An exact restatement of every record is required.

──────── Data for processing

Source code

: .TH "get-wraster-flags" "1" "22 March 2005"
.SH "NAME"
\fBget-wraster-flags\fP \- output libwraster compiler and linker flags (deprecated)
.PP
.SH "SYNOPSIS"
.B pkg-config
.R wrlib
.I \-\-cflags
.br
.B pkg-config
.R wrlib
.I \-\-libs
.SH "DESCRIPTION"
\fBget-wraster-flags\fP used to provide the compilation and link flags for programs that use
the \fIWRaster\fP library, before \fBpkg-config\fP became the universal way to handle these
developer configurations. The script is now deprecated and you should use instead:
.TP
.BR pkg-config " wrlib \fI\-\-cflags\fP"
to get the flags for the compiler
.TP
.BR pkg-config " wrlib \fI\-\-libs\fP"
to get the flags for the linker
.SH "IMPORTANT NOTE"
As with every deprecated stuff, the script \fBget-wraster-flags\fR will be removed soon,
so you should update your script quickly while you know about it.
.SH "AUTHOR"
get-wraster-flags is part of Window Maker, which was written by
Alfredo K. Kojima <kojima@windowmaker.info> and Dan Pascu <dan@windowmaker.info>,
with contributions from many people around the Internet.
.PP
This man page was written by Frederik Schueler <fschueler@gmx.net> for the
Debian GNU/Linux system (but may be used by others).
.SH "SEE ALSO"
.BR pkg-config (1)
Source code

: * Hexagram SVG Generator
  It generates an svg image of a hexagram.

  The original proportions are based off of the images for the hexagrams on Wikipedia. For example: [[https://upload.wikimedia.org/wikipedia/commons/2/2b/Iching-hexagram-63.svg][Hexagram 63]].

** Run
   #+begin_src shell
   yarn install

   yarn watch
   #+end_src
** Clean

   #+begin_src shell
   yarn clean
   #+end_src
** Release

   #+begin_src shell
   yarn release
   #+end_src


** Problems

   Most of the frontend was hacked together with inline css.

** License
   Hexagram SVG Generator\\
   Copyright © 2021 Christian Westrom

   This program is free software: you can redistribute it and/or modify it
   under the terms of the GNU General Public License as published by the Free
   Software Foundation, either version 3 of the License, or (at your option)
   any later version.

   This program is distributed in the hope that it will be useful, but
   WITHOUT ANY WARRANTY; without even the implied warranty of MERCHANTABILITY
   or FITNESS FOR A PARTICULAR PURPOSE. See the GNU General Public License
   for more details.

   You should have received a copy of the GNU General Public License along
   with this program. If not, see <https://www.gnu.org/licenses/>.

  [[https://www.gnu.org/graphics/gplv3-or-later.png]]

────────────────

**Solution to this exercise**
Source code

: .TH "get-wraster-flags" "1" "22 March 2005"
.SH "NAME"
\fBget-wraster-flags\fP \- output libwraster compiler and linker flags (deprecated)
.PP
.SH "SYNOPSIS"
.B pkg-config
.R wrlib
.I \-\-cflags
.br
.B pkg-config
.R wrlib
.I \-\-libs
.SH "DESCRIPTION"
\fBget-wraster-flags\fP used to provide the compilation and link flags for programs that use
the \fIWRaster\fP library, before \fBpkg-config\fP became the universal way to handle these
developer configurations. The script is now deprecated and you should use instead:
.TP
.BR pkg-config " wrlib \fI\-\-cflags\fP"
to get the flags for the compiler
.TP
.BR pkg-config " wrlib \fI\-\-libs\fP"
to get the flags for the linker
.SH "IMPORTANT NOTE"
As with every deprecated stuff, the script \fBget-wraster-flags\fR will be removed soon,
so you should update your script quickly while you know about it.
.SH "AUTHOR"
get-wraster-flags is part of Window Maker, which was written by
Alfredo K. Kojima <kojima@windowmaker.info> and Dan Pascu <dan@windowmaker.info>,
with contributions from many people around the Internet.
.PP
This man page was written by Frederik Schueler <fschueler@gmx.net> for the
Debian GNU/Linux system (but may be used by others).
.SH "SEE ALSO"
.BR pkg-config (1)
Source code

: * Hexagram SVG Generator
  It generates an svg image of a hexagram.

  The original proportions are based off of the images for the hexagrams on Wikipedia. For example: [[https://upload.wikimedia.org/wikipedia/commons/2/2b/Iching-hexagram-63.svg][Hexagram 63]].

** Run
   #+begin_src shell
   yarn install

   yarn watch
   #+end_src
** Clean

   #+begin_src shell
   yarn clean
   #+end_src
** Release

   #+begin_src shell
   yarn release
   #+end_src


** Problems

   Most of the frontend was hacked together with inline css.

** License
   Hexagram SVG Generator\\
   Copyright © 2021 Christian Westrom

   This program is free software: you can redistribute it and/or modify it
   under the terms of the GNU General Public License as published by the Free
   Software Foundation, either version 3 of the License, or (at your option)
   any later version.

   This program is distributed in the hope that it will be useful, but
   WITHOUT ANY WARRANTY; without even the implied warranty of MERCHANTABILITY
   or FITNESS FOR A PARTICULAR PURPOSE. See the GNU General Public License
   for more details.

   You should have received a copy of the GNU General Public License along
   with this program. If not, see <https://www.gnu.org/licenses/>.

  [[https://www.gnu.org/graphics/gplv3-or-later.png]]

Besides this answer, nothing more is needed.